La prudenza ha preso il posto all’entusiasmo contagioso dello scorso novembre 2015: c’è una stanza segreta dietro la tomba del faraone Tutankhamon – si diceva – e subito il pensiero era corso alla regina Nefertiti che la tradizione vorrebbe sepolta vicino a Tut. “Le ricerche effettuate con l’uso di georadar nella tomba di Tutankhamon hanno dimostrato che dietro i muri nord e ovest si celano scoperte archeologiche, ne siamo sicuri al 90%”, aveva dichiarato l’allora ministro delle Antichità egiziano Mahmoud el Damaty, illustrando le ricerche portate avanti dall’egittologo britannico Nicholas Reeves. Il ministro el Damaty aveva precisato che i dato sarebbero stati studiati: “Ci sono alte probabilità che una camera possa esistere dietro i muri. Se prima pensavamo che ci fossero il 60% di possibilità che qualcosa si nascondesse dietro le mura ora, dopo la lettura iniziale delle scansioni, ne siamo convinti al 90%”. La teoria di Reeves è che il faraone Tut, morto giovane alla sola età di 19 anni, sia stato sepolto in tutta fretta in una tomba non costruita apposta per lui. Il luogo prescelto sarebbe stato appunto una camera mortuaria nella Valle dei Re, proprio accanto alla tomba di Nefertiti. Si ritiene che la regina, che visse nel XIV secolo a.C. – immortalata nel celebre busto conservato a Berlino – ricordata per aver compiuto insieme al marito Akhenaton la rivoluzione monoteista in Egitto, fosse la madre di Tutankhamon.

Lo schema della tomba di Tutankhamon con la posizione della stanza della presunta sepoltura di Nefertiti (Centimetri-La Stampa)

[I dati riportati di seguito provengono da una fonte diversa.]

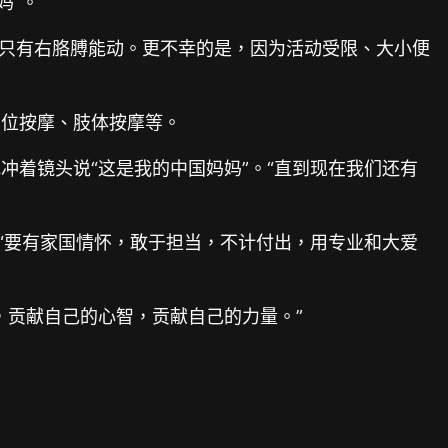
妈”。
下只有右胳膊能动。更不幸的是，因为活动受限、大小便
。
穴位按摩、肢体按摩等。
着镜头说“这是我的中国妈妈”。“直到现在我们还有
“要有家国情怀，敢于担当，不计付出，用专业和大爱
，贡献自己的心智，贡献自己的力量。”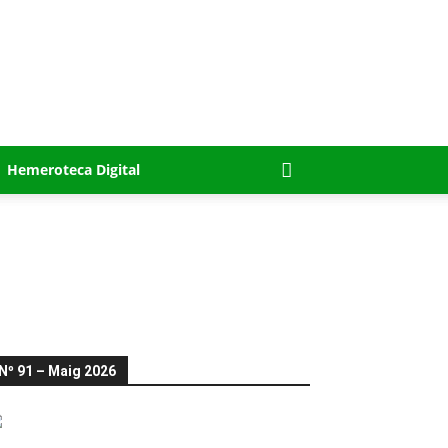
Hemeroteca Digital
Nº 91 – Maig 2026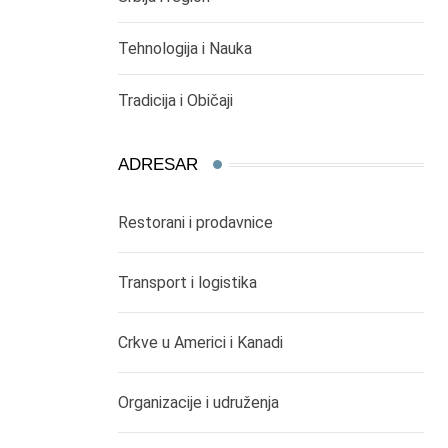
Tehnologija i Nauka
Tradicija i Običaji
ADRESAR
Restorani i prodavnice
Transport i logistika
Crkve u Americi i Kanadi
Organizacije i udruženja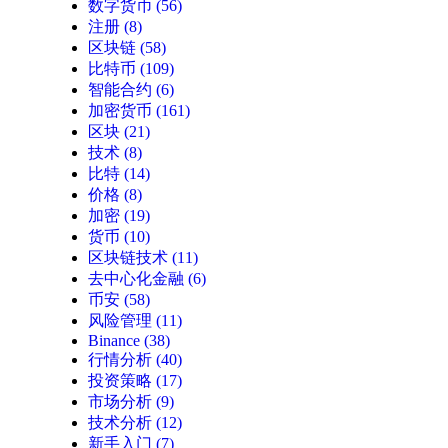
数字货币
(56)
注册
(8)
区块链
(58)
比特币
(109)
智能合约
(6)
加密货币
(161)
区块
(21)
技术
(8)
比特
(14)
价格
(8)
加密
(19)
货币
(10)
区块链技术
(11)
去中心化金融
(6)
币安
(58)
风险管理
(11)
Binance
(38)
行情分析
(40)
投资策略
(17)
市场分析
(9)
技术分析
(12)
新手入门
(7)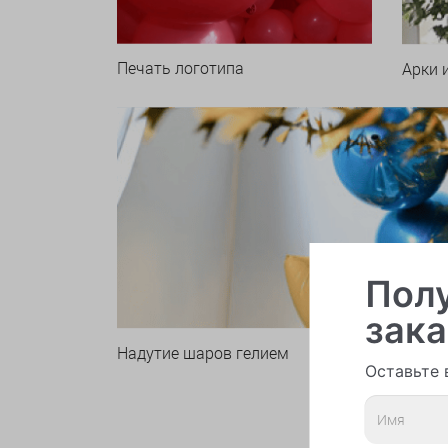
Печать логотипа
Арки 
Полу
зака
Надутие шаров гелием
Оставьте 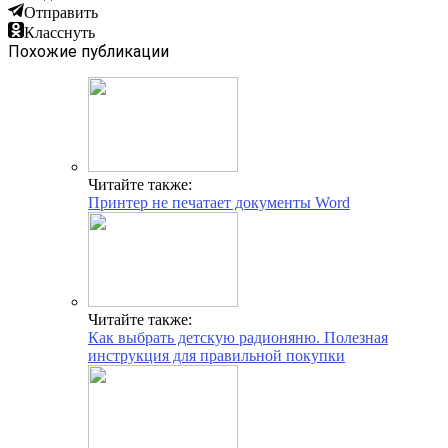
Отправить
Класснуть
Похожие публикации
Читайте также:
Принтер не печатает документы Word
Читайте также:
Как выбрать детскую радионяню. Полезная
инструкция для правильной покупки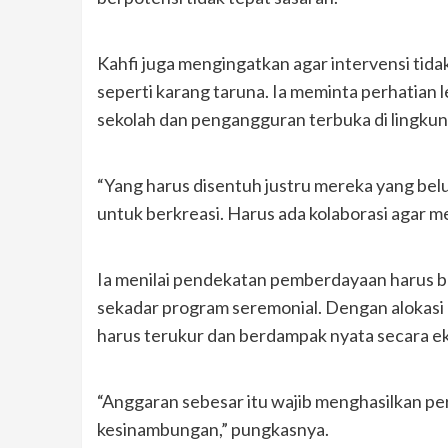
Kahfi juga mengingatkan agar intervensi tid
seperti karang taruna. Ia meminta perhatian 
sekolah dan pengangguran terbuka di lingk
“Yang harus disentuh justru mereka yang bel
untuk berkreasi. Harus ada kolaborasi agar 
Ia menilai pendekatan pemberdayaan harus be
sekadar program seremonial. Dengan alokasi a
harus terukur dan berdampak nyata secara e
“Anggaran sebesar itu wajib menghasilkan pe
kesinambungan,” pungkasnya.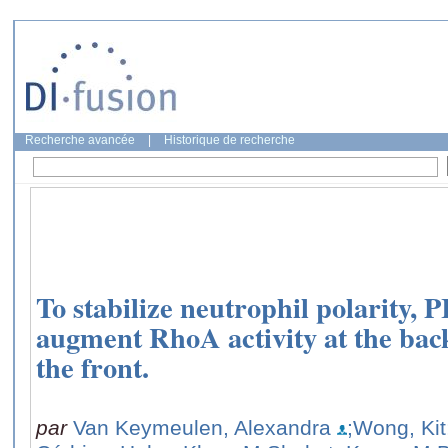
Recherche avancée
|
Historique de recherche
To stabilize neutrophil polarity,
augment RhoA activity at the back 
the front.
par
Van Keymeulen, Alexandra
;Wong, Kit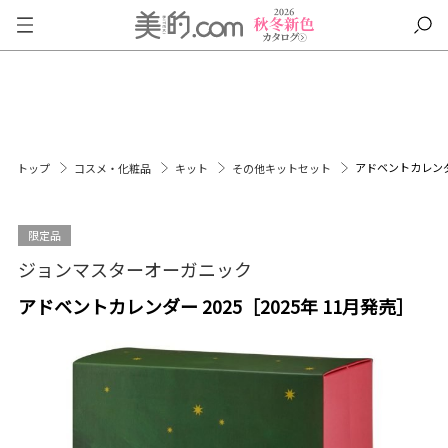
アドベントカレンダー
トップ
コスメ・化粧品
キット
その他キットセット
限定品
ジョンマスターオーガニック
アドベントカレンダー 2025［2025年 11月発売］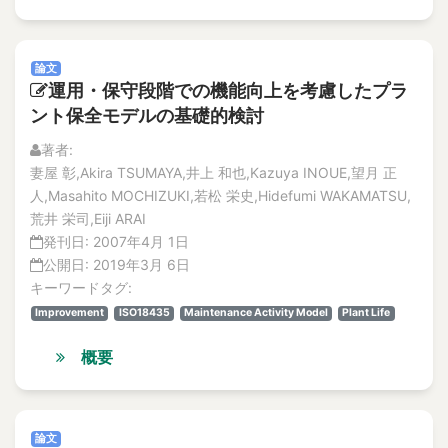
Vol.19
accelerated life testing
No.4
Accelerated-Aging Test
論文
Acceleration
論文
解説記事
Acceleration of irradiation embrittlement
運用・保守段階での機能向上を考慮したプラ
特集記事
ント保全モデルの基礎的検討
Acceleration sensor
No.3
論文
Accept Risks in Natural Disaster
著者:
解説記事
Acceptable Crack
妻屋 彰,Akira TSUMAYA,井上 和也,Kazuya INOUE,望月 正
特集記事
人,Masahito MOCHIZUKI,若松 栄史,Hidefumi WAKAMATSU,
Acceptance criteria
No.2
荒井 栄司,Eiji ARAI
accessibility
特集記事
発刊日:
2007年4月 1日
accident
解説記事
公開日:
2019年3月 6日
論文
Accident
キーワードタグ:
No.1
accident compensation
Improvement
ISO18435
Maintenance Activity Model
Plant Life
特集記事
Accident in Maintenance
解説記事
概要
Accident Management
論文
Vol.18
accident management
No.4
accident response
特集記事
論文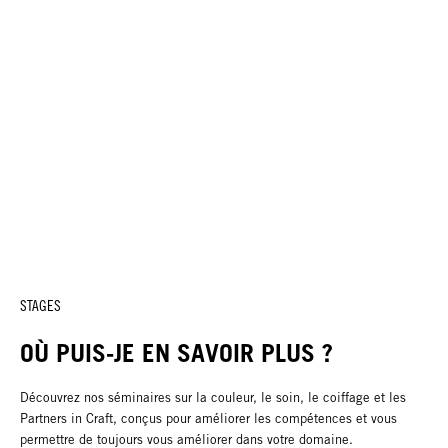
STAGES
OÙ PUIS-JE EN SAVOIR PLUS ?
Découvrez nos séminaires sur la couleur, le soin, le coiffage et les
Partners in Craft, conçus pour améliorer les compétences et vous
permettre de toujours vous améliorer dans votre domaine.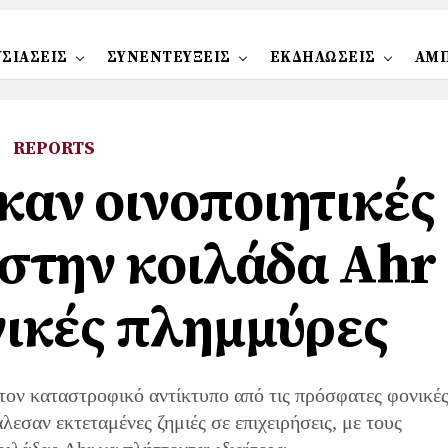
ΣΙΑΣΕΙΣ
ΣΥΝΕΝΤΕΥΞΕΙΣ
ΕΚΔΗΛΩΣΕΙΣ
ΑΜ
REPORTS
αν οινοποιητικές
 στην κοιλάδα Ahr
νικές πλημμύρες
ον καταστροφικό αντίκτυπο από τις πρόσφατες φονικέ
εσαν εκτεταμένες ζημιές σε επιχειρήσεις, με τους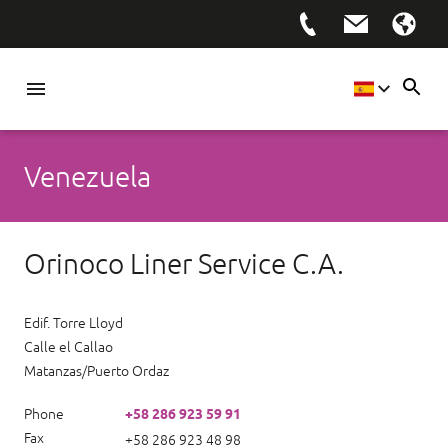
Venezuela
Orinoco Liner Service C.A.
Edif. Torre Lloyd
Calle el Callao
Matanzas/Puerto Ordaz
Phone
+58 286 923 59 91
Fax
+58 286 923 48 98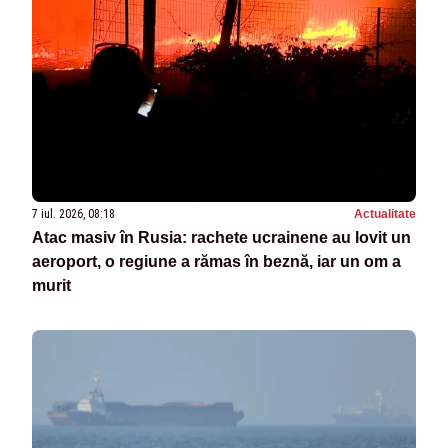
7 iul. 2026, 08:18
Actualitate
Atac masiv în Rusia: rachete ucrainene au lovit un
aeroport, o regiune a rămas în beznă, iar un om a
murit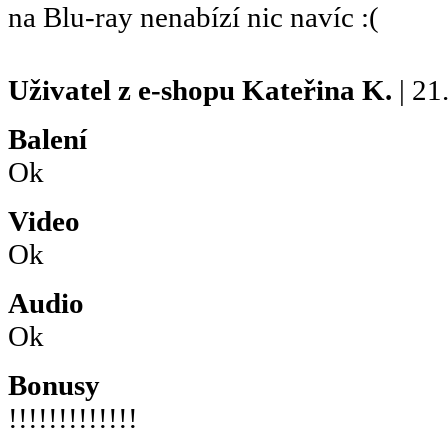
na Blu-ray nenabízí nic navíc :(
Uživatel z e-shopu
Kateřina K.
| 21
Balení
Ok
Video
Ok
Audio
Ok
Bonusy
!!!!!!!!!!!!!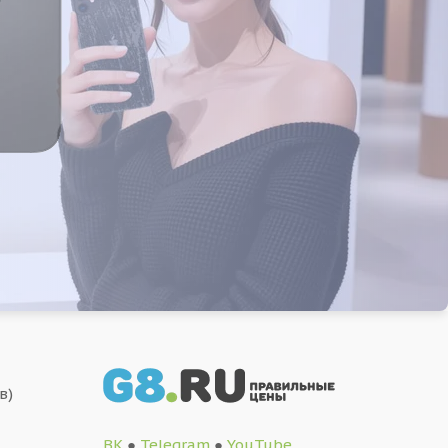
в)
ВК
●
Telegram
●
YouTube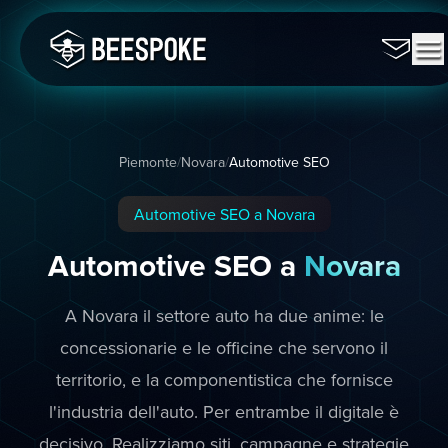
Piemonte
/
Novara
/
Automotive SEO
Automotive SEO a Novara
Automotive SEO a
Novara
A Novara il settore auto ha due anime: le
concessionarie e le officine che servono il
territorio, e la componentistica che fornisce
l'industria dell'auto. Per entrambe il digitale è
decisivo. Realizziamo siti, campagne e strategie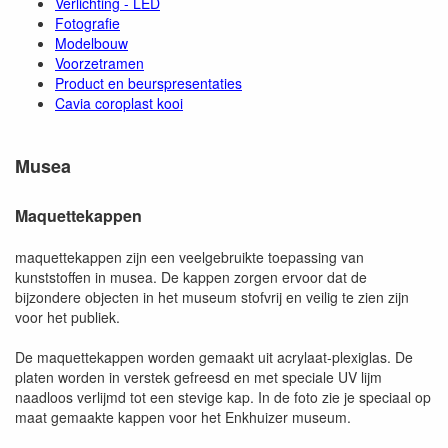
Verlichting - LED
Fotografie
Modelbouw
Voorzetramen
Product en beurspresentaties
Cavia coroplast kooi
Musea
Maquettekappen
maquettekappen zijn een veelgebruikte toepassing van
kunststoffen in musea. De kappen zorgen ervoor dat de
bijzondere objecten in het museum stofvrij en veilig te zien zijn
voor het publiek.
De maquettekappen worden gemaakt uit acrylaat-plexiglas. De
platen worden in verstek gefreesd en met speciale UV lijm
naadloos verlijmd tot een stevige kap. In de foto zie je speciaal op
maat gemaakte kappen voor het Enkhuizer museum.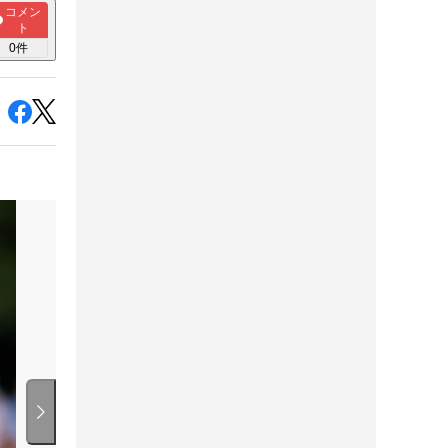
コメン
ト
0
件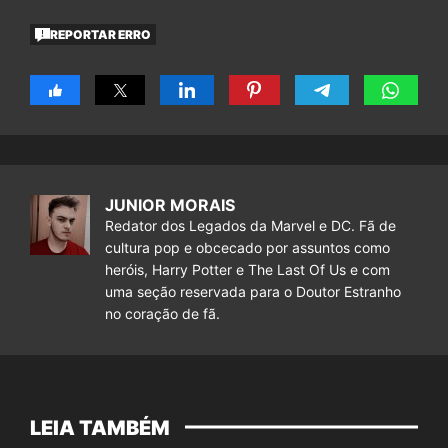
REPORTAR ERRO
JUNIOR MORAIS
Redator dos Legados da Marvel e DC. Fã de
cultura pop e obcecado por assuntos como
heróis, Harry Potter e The Last Of Us e com
uma seção reservada para o Doutor Estranho
no coração de fã.
LEIA TAMBÉM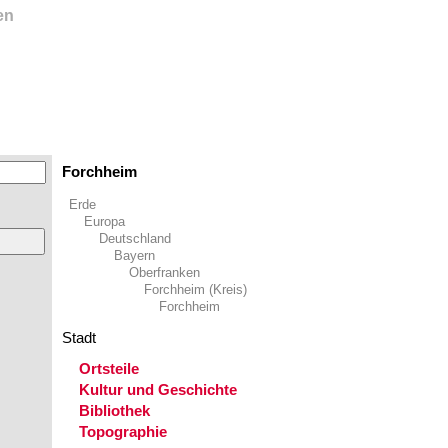
en
Forchheim
Erde
Europa
Deutschland
Bayern
Oberfranken
Forchheim (Kreis)
Forchheim
Stadt
Ortsteile
Kultur und Geschichte
Bibliothek
Topographie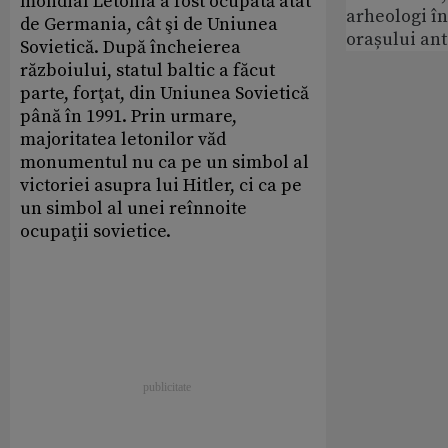
mondial Letonia a fost ocupată atât
arheologi î
de Germania, cât şi de Uniunea
orașului an
Sovietică. După încheierea
războiului, statul baltic a făcut
parte, forţat, din Uniunea Sovietică
până în 1991. Prin urmare,
majoritatea letonilor văd
monumentul nu ca pe un simbol al
victoriei asupra lui Hitler, ci ca pe
un simbol al unei reînnoite
ocupaţii sovietice.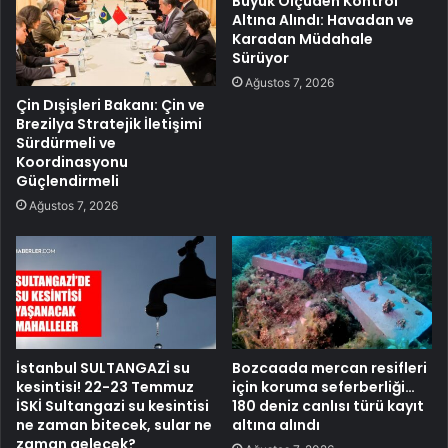
Büyük Ölçüden Kontrol
Altına Alındı: Havadan ve
Karadan Müdahale
Sürüyor
Ağustos 7, 2026
Çin Dışişleri Bakanı: Çin ve
Brezilya Stratejik İletişimi
Sürdürmeli ve
Koordinasyonu
Güçlendirmeli
Ağustos 7, 2026
İstanbul SULTANGAZİ su
Bozcaada mercan resifleri
kesintisi! 22-23 Temmuz
için koruma seferberliği…
İSKİ Sultangazi su kesintisi
180 deniz canlısı türü kayıt
ne zaman bitecek, sular ne
altına alındı
zaman gelecek?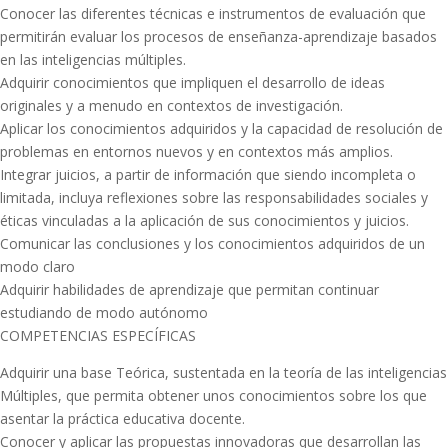
Conocer las diferentes técnicas e instrumentos de evaluación que
permitirán evaluar los procesos de enseñanza-aprendizaje basados
en las inteligencias múltiples.
Adquirir conocimientos que impliquen el desarrollo de ideas
originales y a menudo en contextos de investigación.
Aplicar los conocimientos adquiridos y la capacidad de resolución de
problemas en entornos nuevos y en contextos más amplios.
Integrar juicios, a partir de información que siendo incompleta o
limitada, incluya reflexiones sobre las responsabilidades sociales y
éticas vinculadas a la aplicación de sus conocimientos y juicios.
Comunicar las conclusiones y los conocimientos adquiridos de un
modo claro
Adquirir habilidades de aprendizaje que permitan continuar
estudiando de modo autónomo
COMPETENCIAS ESPECÍFICAS
Adquirir una base Teórica, sustentada en la teoría de las inteligencias
Múltiples, que permita obtener unos conocimientos sobre los que
asentar la práctica educativa docente.
Conocer y aplicar las propuestas innovadoras que desarrollan las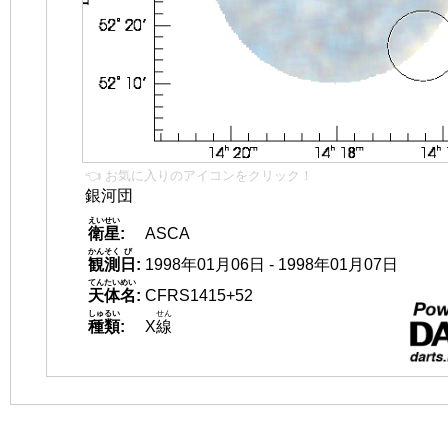
👈 お気に入りのアイコンをクリック！
銀河団
えいせい
衛星
:
ASCA
かんそく
び
観測
日
:
1998年01月06日 - 1998年01月07日
てんたいめい
天体名
:
CFRS1415+52
しゅるい
せん
種類
:
X
線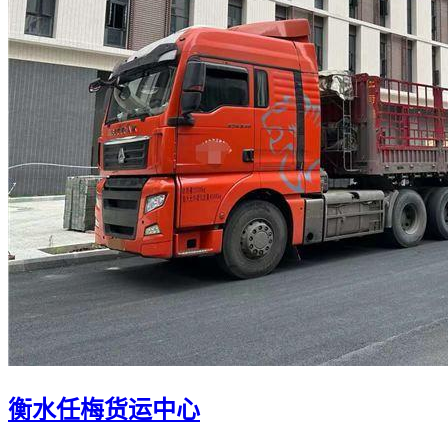
衡水任梅货运中心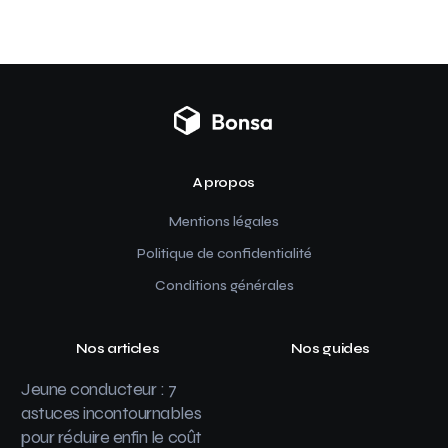
A propos
Mentions légales
Politique de confidentialité
Conditions générales
Nos articles
Nos guides
Jeune conducteur : 7
astuces incontournables
pour réduire enfin le coût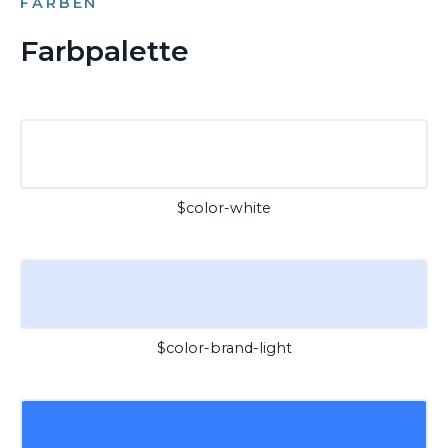
FARBEN
Farbpalette
$color-white
$color-brand-light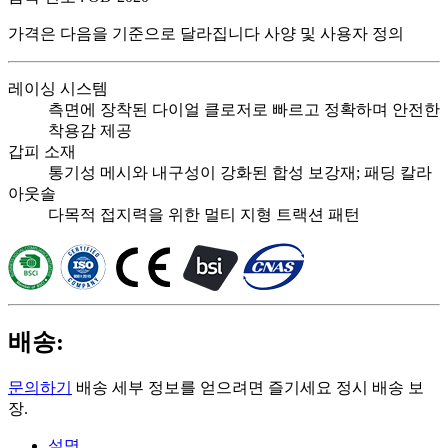
가격은 다음을 기준으로 달라집니다
사양 및 사용자 정의
레이싱 시스템
측면에 장착된 다이얼 클로저로 빠르고 정확하며 안전한
착용감 제공
갑피 소재
통기성 메시와 내구성이 강화된 합성 보강재; 패딩 칼라
아웃솔
다목적 접지력을 위한 멀티 지형 트랙션 패턴
배송:
문의하기
배송 세부 정보를 얻으려면 즐기세요 정시 배송 보
장.
설명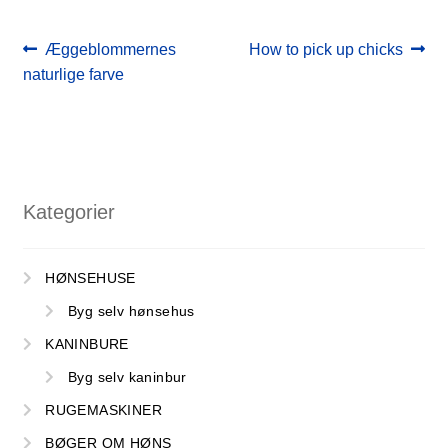
Indlægsnavigation
Forrige
Næste
Æggeblommernes
How to pick up chicks
indlæg:
indlæg:
naturlige farve
Kategorier
HØNSEHUSE
Byg selv hønsehus
KANINBURE
Byg selv kaninbur
RUGEMASKINER
SHOP
BØGER OM HØNS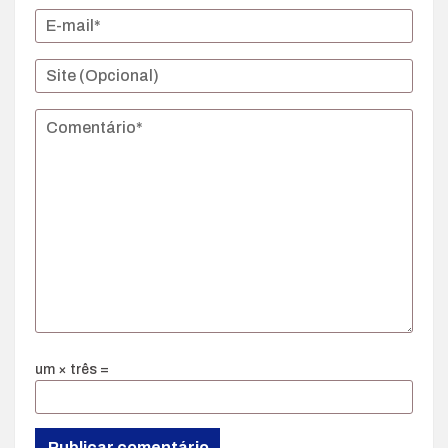
um × três =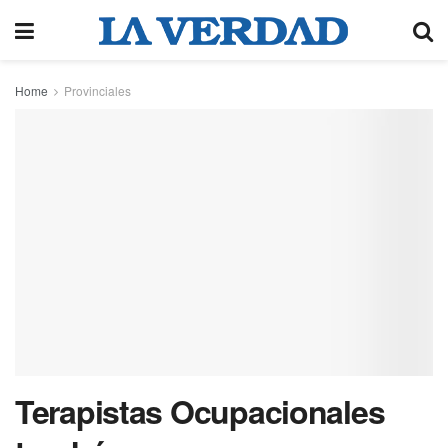
Home
Provinciales
Terapistas Ocupacionales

Perché proprio qui? Secondo alcuni storici Nefertiti, il cui nome significa “la bella che è arrivata”, sarebbe la sposa di Akhenaton (padre di Tutankhamon). Secondo altri esperti, la tomba potrebbe appartenere alla regina Kiya, la seconda moglie di Akhenaton e madre di Tutankhamon. Se la scoperta della tomba fosse confermata, questa avvalorerebbe l’ipotesi della stretta parentela tra il faraone e la regina, la cui bellezza è stata immortalata in un celebre busto conservato a Berlino. I primi risultati della scansione mostrano la presenza di diversi materiali organici e metallici dietro al muro della tomba. Non si sa esattamente cosa si celi oltre quelle pareti, ma si sa che la tomba non è vuota. Sarebbe colma di tesori, pietre e metalli preziosi. Per questo le autorità egiziane hanno richiesto analisi più dettagliate con l’ausilio di speciali macchinari, per non alimentare inutili aspettative. “Dobbiamo raggiungere il nostro obiettivo, ma dobbiamo essere sicuri al 100% sui prossimi passi da compiere”, chiude l’ex ministro alle Antichità dell’Egitto, Mamdouh el-Damaty – E dobbiamo conoscere esattamente la nostra strada, per questo motivo stiamo avanzando grazie a una speciale scansione radar”. Per svelare l’ultimo segreto del faraone-bambino, Tutankamon.